A petition was filed under Article 227 of the Constitution of India, against an order dated 01.10.2018, which was passed by the Learned 2nd Additional Senior Civil Judge, Rajpipla, Narmada below Exh.88 in Regular Civil Suit no. 157 of 2007, wherein, the learned Trial Judge had been pleased to reject the application, filed by the petitioners for an amendment of prayer clause in the suit.
Facts of the present case were that the Petitioners- original plaintiffs had filed a suit for declaration and permanent injunction before the Civil Court at Rajpipla in 2007. In the said suit, they had moved an application under O.6 R.17 of the CPC on 13.03.2018 for amendment by adding a prayer clause, whereby, it was prayed that the disputed land which was in the possession of the Plaintiffs and who cultivated the same and took the produces, although, if the Hon’ble Court would conclude that the disputed land was in possession of the Defendants, then it was prayed to get the possession of that land from the Defendants and hand it over to the Plaintiffs. The said application was rejected by the learned Trial Judge and hence, the Petitioners had filed the present petition.

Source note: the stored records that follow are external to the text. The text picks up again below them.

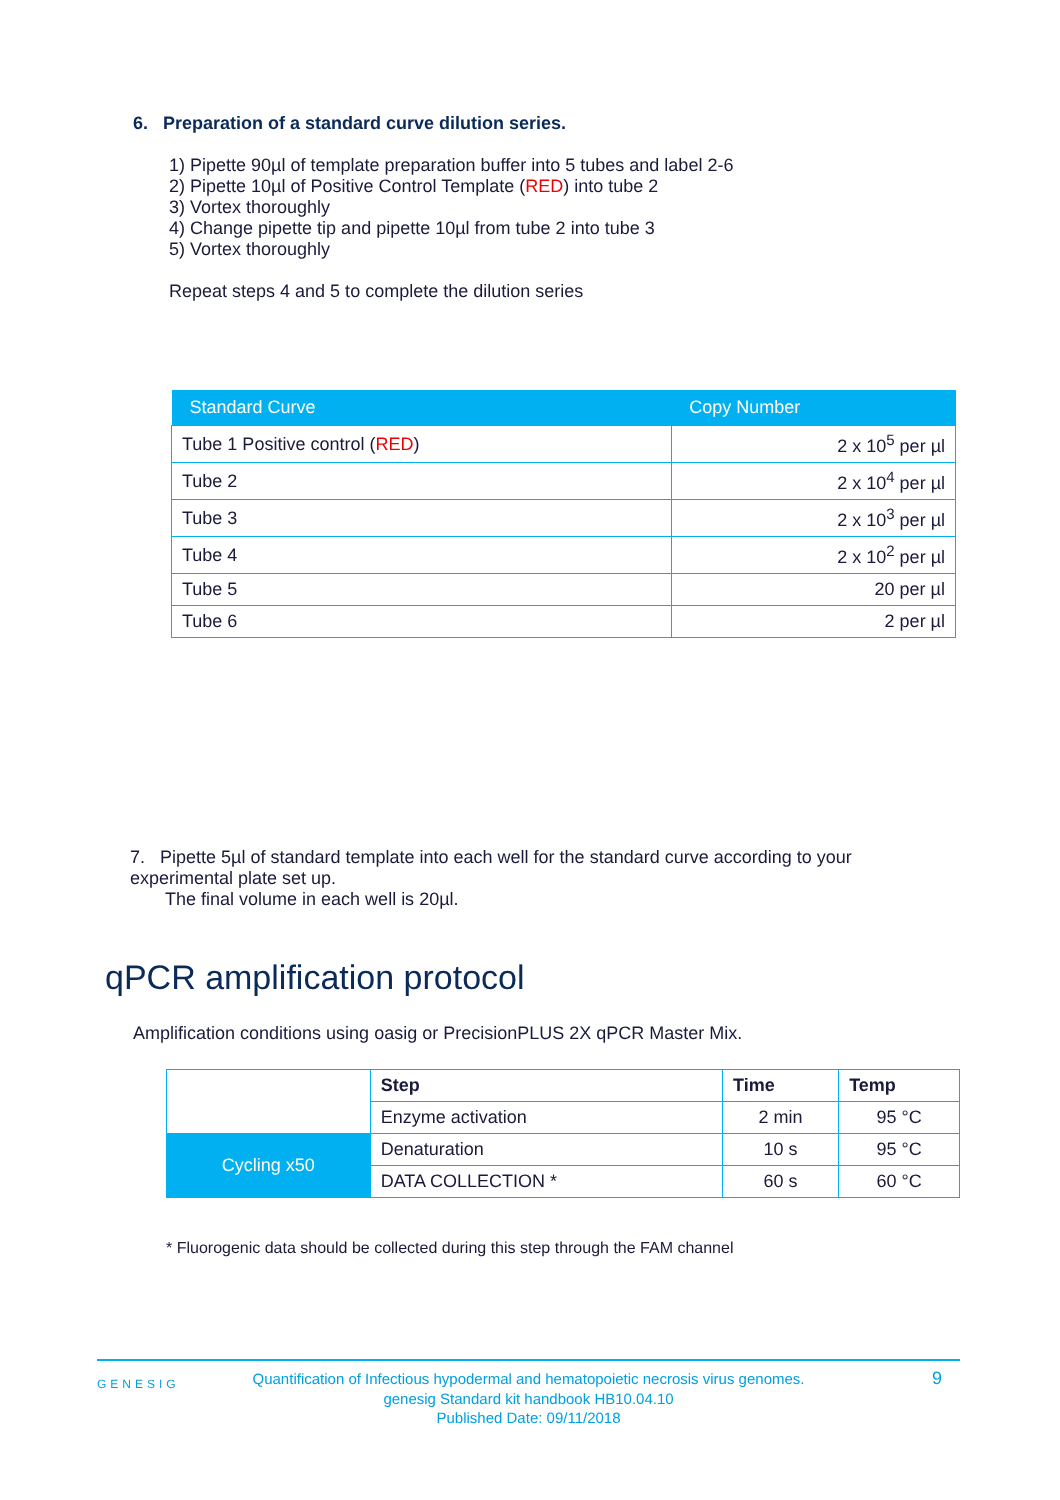6. Preparation of a standard curve dilution series.
1) Pipette 90µl of template preparation buffer into 5 tubes and label 2-6
2) Pipette 10µl of Positive Control Template (RED) into tube 2
3) Vortex thoroughly
4) Change pipette tip and pipette 10µl from tube 2 into tube 3
5) Vortex thoroughly
Repeat steps 4 and 5 to complete the dilution series
| Standard Curve | Copy Number |
| --- | --- |
| Tube 1 Positive control ( RED ) | 2 x 10<sup>5</sup> per µl |
| Tube 2 | 2 x 10<sup>4</sup> per µl |
| Tube 3 | 2 x 10<sup>3</sup> per µl |
| Tube 4 | 2 x 10<sup>2</sup> per µl |
| Tube 5 | 20 per µl |
| Tube 6 | 2 per µl |
7. Pipette 5µl of standard template into each well for the standard curve according to your experimental plate set up.
The final volume in each well is 20µl.
qPCR amplification protocol
Amplification conditions using oasig or PrecisionPLUS 2X qPCR Master Mix.
| | Step | Time | Temp |
| | Enzyme activation | 2 min | 95 °C |
| Cycling x50 | Denaturation | 10 s | 95 °C |
| | DATA COLLECTION * | 60 s | 60 °C |
* Fluorogenic data should be collected during this step through the FAM channel
GENESIG Quantification of Infectious hypodermal and hematopoietic necrosis virus genomes.
genesig Standard kit handbook HB10.04.10
Published Date: 09/11/2018
9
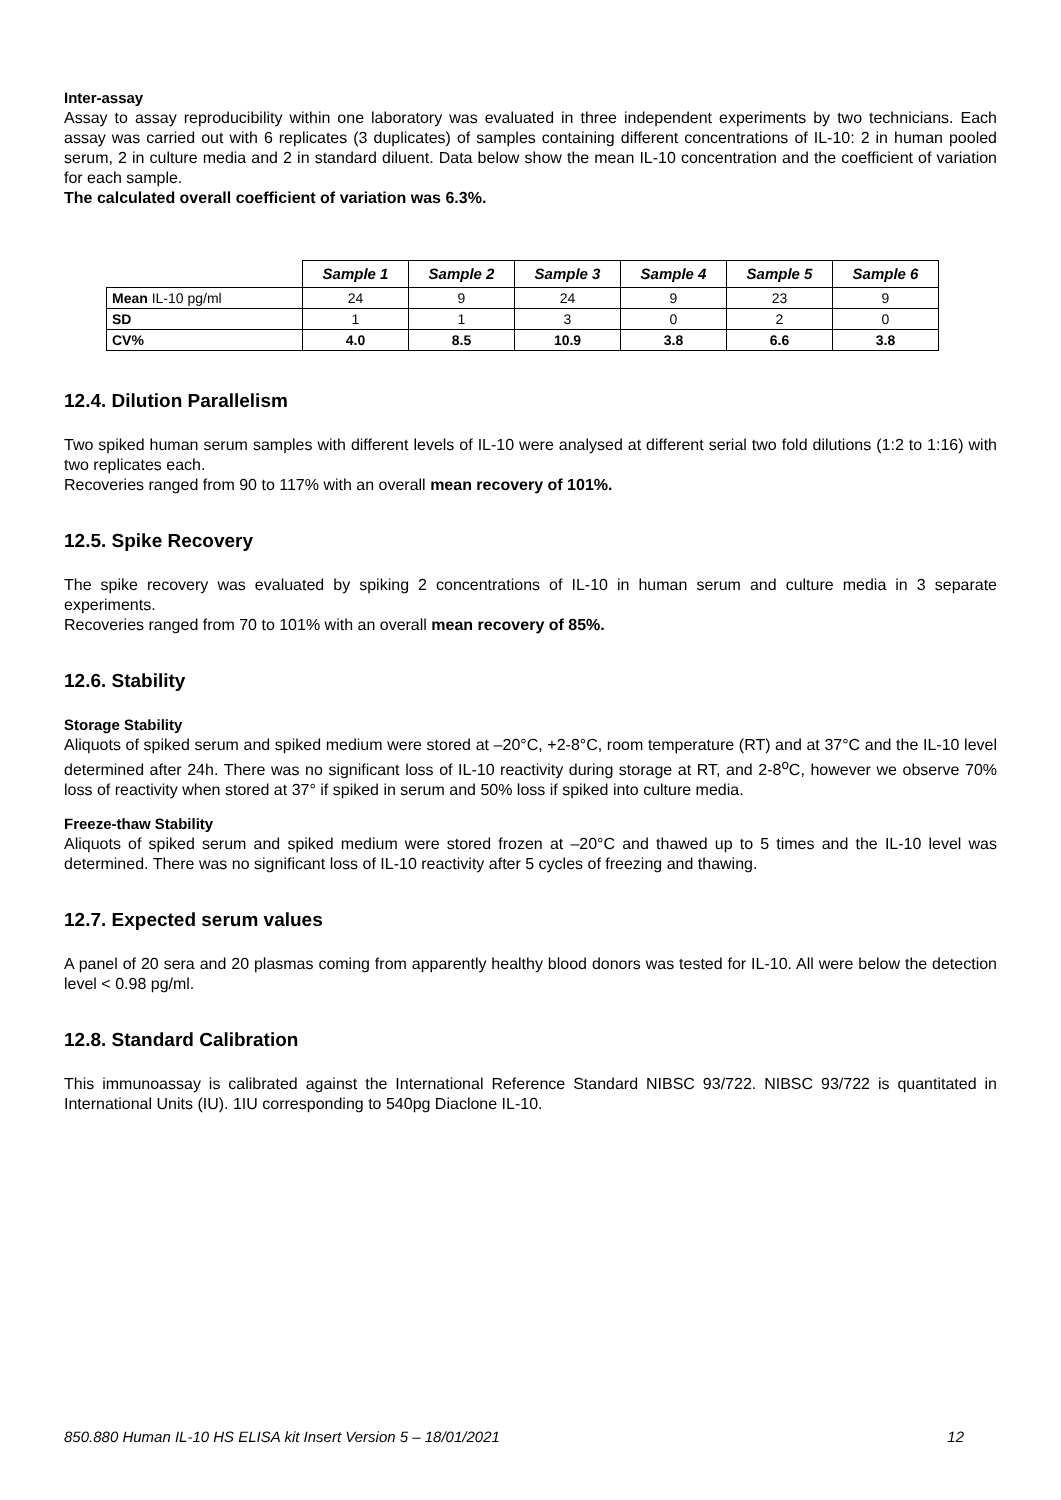Inter-assay
Assay to assay reproducibility within one laboratory was evaluated in three independent experiments by two technicians. Each assay was carried out with 6 replicates (3 duplicates) of samples containing different concentrations of IL-10: 2 in human pooled serum, 2 in culture media and 2 in standard diluent. Data below show the mean IL-10 concentration and the coefficient of variation for each sample.
The calculated overall coefficient of variation was 6.3%.
| | Sample 1 | Sample 2 | Sample 3 | Sample 4 | Sample 5 | Sample 6 |
| --- | --- | --- | --- | --- | --- | --- |
| Mean IL-10 pg/ml | 24 | 9 | 24 | 9 | 23 | 9 |
| SD | 1 | 1 | 3 | 0 | 2 | 0 |
| CV% | 4.0 | 8.5 | 10.9 | 3.8 | 6.6 | 3.8 |
12.4. Dilution Parallelism
Two spiked human serum samples with different levels of IL-10 were analysed at different serial two fold dilutions (1:2 to 1:16) with two replicates each.
Recoveries ranged from 90 to 117% with an overall mean recovery of 101%.
12.5. Spike Recovery
The spike recovery was evaluated by spiking 2 concentrations of IL-10 in human serum and culture media in 3 separate experiments.
Recoveries ranged from 70 to 101% with an overall mean recovery of 85%.
12.6. Stability
Storage Stability
Aliquots of spiked serum and spiked medium were stored at –20°C, +2-8°C, room temperature (RT) and at 37°C and the IL-10 level determined after 24h. There was no significant loss of IL-10 reactivity during storage at RT, and 2-8<sup>o</sup>C, however we observe 70% loss of reactivity when stored at 37° if spiked in serum and 50% loss if spiked into culture media.
Freeze-thaw Stability
Aliquots of spiked serum and spiked medium were stored frozen at –20°C and thawed up to 5 times and the IL-10 level was determined. There was no significant loss of IL-10 reactivity after 5 cycles of freezing and thawing.
12.7. Expected serum values
A panel of 20 sera and 20 plasmas coming from apparently healthy blood donors was tested for IL-10. All were below the detection level < 0.98 pg/ml.
12.8. Standard Calibration
This immunoassay is calibrated against the International Reference Standard NIBSC 93/722. NIBSC 93/722 is quantitated in International Units (IU). 1IU corresponding to 540pg Diaclone IL-10.
850.880 Human IL-10 HS ELISA kit Insert Version 5 – 18/01/2021 12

Submissions before the Court
The learned Advocate Urmi H. Raval, appearing for the petitioners had submitted that the order which was passed by the learned Trial Court was illegal, as the petitioners had filed a suit for declaration and permanent injunction of the suit property and also prayed to restrain the defendants from transferring the said land-based on false and fabricated power of attorney. It was also submitted that the power of attorney was in the defendants’ possession and hence, in 2013, the petitioners had prayed to direct the defendants to produce their power of attorney, and accordingly, under an order dated 26.02.2018, the said power of attorney had come on record.

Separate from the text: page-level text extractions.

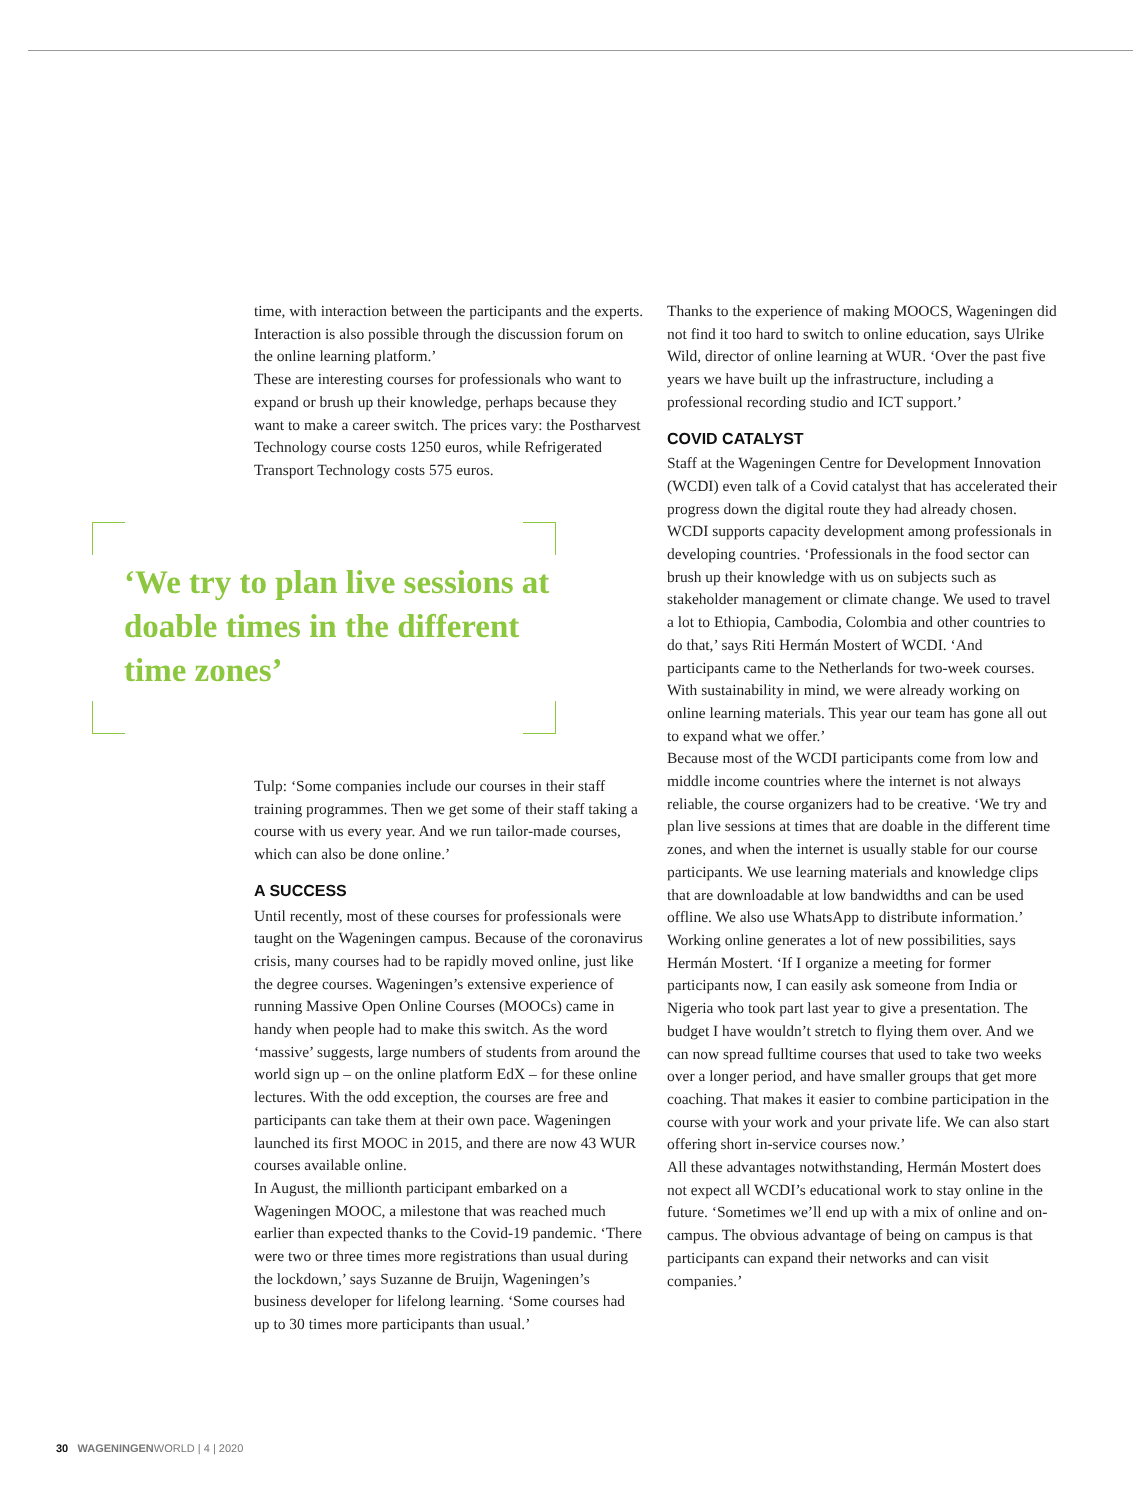time, with interaction between the participants and the experts. Interaction is also possible through the discussion forum on the online learning platform.’
These are interesting courses for professionals who want to expand or brush up their knowledge, perhaps because they want to make a career switch. The prices vary: the Postharvest Technology course costs 1250 euros, while Refrigerated Transport Technology costs 575 euros.
‘We try to plan live sessions at doable times in the different time zones’
Tulp: ‘Some companies include our courses in their staff training programmes. Then we get some of their staff taking a course with us every year. And we run tailor-made courses, which can also be done online.’
A SUCCESS
Until recently, most of these courses for professionals were taught on the Wageningen campus. Because of the coronavirus crisis, many courses had to be rapidly moved online, just like the degree courses. Wageningen’s extensive experience of running Massive Open Online Courses (MOOCs) came in handy when people had to make this switch. As the word ‘massive’ suggests, large numbers of students from around the world sign up – on the online platform EdX – for these online lectures. With the odd exception, the courses are free and participants can take them at their own pace. Wageningen launched its first MOOC in 2015, and there are now 43 WUR courses available online.
In August, the millionth participant embarked on a Wageningen MOOC, a milestone that was reached much earlier than expected thanks to the Covid-19 pandemic. ‘There were two or three times more registrations than usual during the lockdown,’ says Suzanne de Bruijn, Wageningen’s business developer for lifelong learning. ‘Some courses had up to 30 times more participants than usual.’
Thanks to the experience of making MOOCS, Wageningen did not find it too hard to switch to online education, says Ulrike Wild, director of online learning at WUR. ‘Over the past five years we have built up the infrastructure, including a professional recording studio and ICT support.’
COVID CATALYST
Staff at the Wageningen Centre for Development Innovation (WCDI) even talk of a Covid catalyst that has accelerated their progress down the digital route they had already chosen. WCDI supports capacity development among professionals in developing countries. ‘Professionals in the food sector can brush up their knowledge with us on subjects such as stakeholder management or climate change. We used to travel a lot to Ethiopia, Cambodia, Colombia and other countries to do that,’ says Riti Hermán Mostert of WCDI. ‘And participants came to the Netherlands for two-week courses. With sustainability in mind, we were already working on online learning materials. This year our team has gone all out to expand what we offer.’
Because most of the WCDI participants come from low and middle income countries where the internet is not always reliable, the course organizers had to be creative. ‘We try and plan live sessions at times that are doable in the different time zones, and when the internet is usually stable for our course participants. We use learning materials and knowledge clips that are downloadable at low bandwidths and can be used offline. We also use WhatsApp to distribute information.’
Working online generates a lot of new possibilities, says Hermán Mostert. ‘If I organize a meeting for former participants now, I can easily ask someone from India or Nigeria who took part last year to give a presentation. The budget I have wouldn’t stretch to flying them over. And we can now spread fulltime courses that used to take two weeks over a longer period, and have smaller groups that get more coaching. That makes it easier to combine participation in the course with your work and your private life. We can also start offering short in-service courses now.’
All these advantages notwithstanding, Hermán Mostert does not expect all WCDI’s educational work to stay online in the future. ‘Sometimes we’ll end up with a mix of online and on-campus. The obvious advantage of being on campus is that participants can expand their networks and can visit companies.’
30 WAGENINGENWORLD | 4 | 2020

It was further submitted that while going through the power of attorney, the petitioners had noticed that the signature of their mother in it was forged, and accordingly, they had moved an application Exh.88 for amendment of the plaint, but the learned Trial Judge, rather than appreciating that the petitioners had come to know about the same after production of the power of attorney in 2018, had still rejected the said application. Moreover, it was submitted that under the provisions of O.6 R.17 CPC there wasn’t any absolute bar for granting amendment after the trial had commenced. Further, the Learned Advocate earlier representing the petitioners- plaintiffs before the trial Court, had filed the suit hastily, without ascertaining proper information from the plaintiffs- petitioners. Thus, making the above submissions, it had been prayed to allow the present writ petition and grant amendment as prayed for by setting aside the impugned order.

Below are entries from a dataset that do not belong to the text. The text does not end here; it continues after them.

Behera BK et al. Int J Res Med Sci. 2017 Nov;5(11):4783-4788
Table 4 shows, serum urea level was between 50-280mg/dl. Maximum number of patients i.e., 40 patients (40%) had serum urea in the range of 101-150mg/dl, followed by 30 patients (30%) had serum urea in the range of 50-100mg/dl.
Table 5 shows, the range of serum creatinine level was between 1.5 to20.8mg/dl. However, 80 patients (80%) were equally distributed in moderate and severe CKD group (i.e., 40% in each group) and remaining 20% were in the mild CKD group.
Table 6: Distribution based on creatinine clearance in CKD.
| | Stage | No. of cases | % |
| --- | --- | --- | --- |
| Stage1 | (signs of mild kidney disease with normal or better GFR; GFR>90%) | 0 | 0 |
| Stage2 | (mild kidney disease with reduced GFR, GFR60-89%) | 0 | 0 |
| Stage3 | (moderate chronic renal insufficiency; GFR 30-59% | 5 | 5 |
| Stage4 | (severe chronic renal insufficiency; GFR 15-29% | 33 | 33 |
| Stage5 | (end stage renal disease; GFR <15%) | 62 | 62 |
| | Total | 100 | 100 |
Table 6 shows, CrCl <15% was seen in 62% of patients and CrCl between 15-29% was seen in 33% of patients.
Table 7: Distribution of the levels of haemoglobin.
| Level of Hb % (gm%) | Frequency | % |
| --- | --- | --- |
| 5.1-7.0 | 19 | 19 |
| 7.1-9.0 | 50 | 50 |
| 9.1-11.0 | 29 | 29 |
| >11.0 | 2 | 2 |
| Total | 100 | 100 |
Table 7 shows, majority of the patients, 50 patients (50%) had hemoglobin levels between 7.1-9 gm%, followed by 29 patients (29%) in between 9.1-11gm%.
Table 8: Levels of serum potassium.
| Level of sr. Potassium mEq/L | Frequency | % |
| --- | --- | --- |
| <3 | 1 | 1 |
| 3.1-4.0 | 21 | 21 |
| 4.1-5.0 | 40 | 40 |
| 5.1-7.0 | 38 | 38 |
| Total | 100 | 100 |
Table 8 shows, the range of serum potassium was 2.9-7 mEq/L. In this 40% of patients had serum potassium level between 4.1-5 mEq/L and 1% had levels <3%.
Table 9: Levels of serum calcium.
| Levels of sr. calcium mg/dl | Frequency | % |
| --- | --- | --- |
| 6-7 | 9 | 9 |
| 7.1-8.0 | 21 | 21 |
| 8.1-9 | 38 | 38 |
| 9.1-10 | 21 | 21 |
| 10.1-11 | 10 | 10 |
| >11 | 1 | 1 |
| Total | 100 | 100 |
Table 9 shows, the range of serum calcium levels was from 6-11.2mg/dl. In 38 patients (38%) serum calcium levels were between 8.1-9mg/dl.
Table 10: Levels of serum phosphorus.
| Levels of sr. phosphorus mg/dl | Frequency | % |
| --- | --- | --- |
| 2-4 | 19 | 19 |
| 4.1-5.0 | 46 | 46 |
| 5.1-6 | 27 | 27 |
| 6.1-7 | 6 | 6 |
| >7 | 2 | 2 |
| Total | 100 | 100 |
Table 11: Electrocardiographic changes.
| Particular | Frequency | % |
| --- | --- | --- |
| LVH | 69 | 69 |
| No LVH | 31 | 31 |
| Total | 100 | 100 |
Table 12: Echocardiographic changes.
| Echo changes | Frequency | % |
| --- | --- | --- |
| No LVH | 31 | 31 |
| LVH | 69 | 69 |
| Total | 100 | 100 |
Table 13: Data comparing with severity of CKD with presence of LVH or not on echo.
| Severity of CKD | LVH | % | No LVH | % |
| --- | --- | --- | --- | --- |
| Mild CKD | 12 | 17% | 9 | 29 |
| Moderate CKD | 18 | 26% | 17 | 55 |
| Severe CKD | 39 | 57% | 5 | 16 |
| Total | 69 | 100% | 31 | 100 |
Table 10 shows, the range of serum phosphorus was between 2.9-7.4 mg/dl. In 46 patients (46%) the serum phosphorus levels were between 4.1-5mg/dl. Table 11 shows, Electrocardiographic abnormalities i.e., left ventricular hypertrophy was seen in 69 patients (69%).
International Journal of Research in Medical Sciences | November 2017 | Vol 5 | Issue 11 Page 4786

The learned advocate Mr Apurva R. Kapadia, appearing for the respondents had opposed the present writ petition, supported the impugned order, and submitted that the order passed by the learned Trial Judge was just and proper. It was submitted that it might be under O.6R.17 CPC, that discretion was vested in the Court to allow amendment after commencement of the trial but those powers were required to be exercised judiciously and only when the party couldn’t have raised the matter before the commencement of trial. In the present case, no such case was made out by the petitioners- plaintiffs. Henceforth, it was urged that the present writ petition may be dismissed.
Consideration by Court
After considering the submissions advanced by the learned advocates for both the parties, it appeared to the Court that the petitioners had filed the application Exh.88 under O.6 R.17 CPC for an amendment in the prayer clause. It was their case that they, for the first time, could access the so-called power of attorney in 2018, by virtue of an order dated 26.02.2018 passed by the learned Trial Court, and thereafter, they had moved an application for amendment. The learned trial Court had rejected the said application on the ground that since the trial had commenced, no such amendment could be allowed.
As the facts depicted, the petitioners- plaintiffs had filed the suit in 2007, which was based on the assertion of false and fabricated power of attorney of their deceased mother. Thus, they very well knew of the existence of the power of attorney. Further, if the application of the petitioner for production of a power of attorney by the defendants- respondents would be seen, the same was filed in 2013 i.e., after about more than 5 years of filing the suit. Thus, when the suit of the original plaintiffs- petitioners mainly rested upon the power of attorney, they could have made such an application before also. Now, as the trial had already commenced, the provisions of O.6 R.17 CPC would be referred to, which didn’t absolutely bar the concerned Court to allow such application after the trial had begun, however, a check was put on such application under the proviso to such rule.
The Court observed that the learned Trial Court had rightly concluded that it was not a case where the plaintiffs couldn’t raise the matter before the commencement of trial. Thus, in the considered opinion of this Court, the present case wasn’t a fit case that required interference at the hands of this Court. The petition had, therefore, failed and was dismissed accordingly.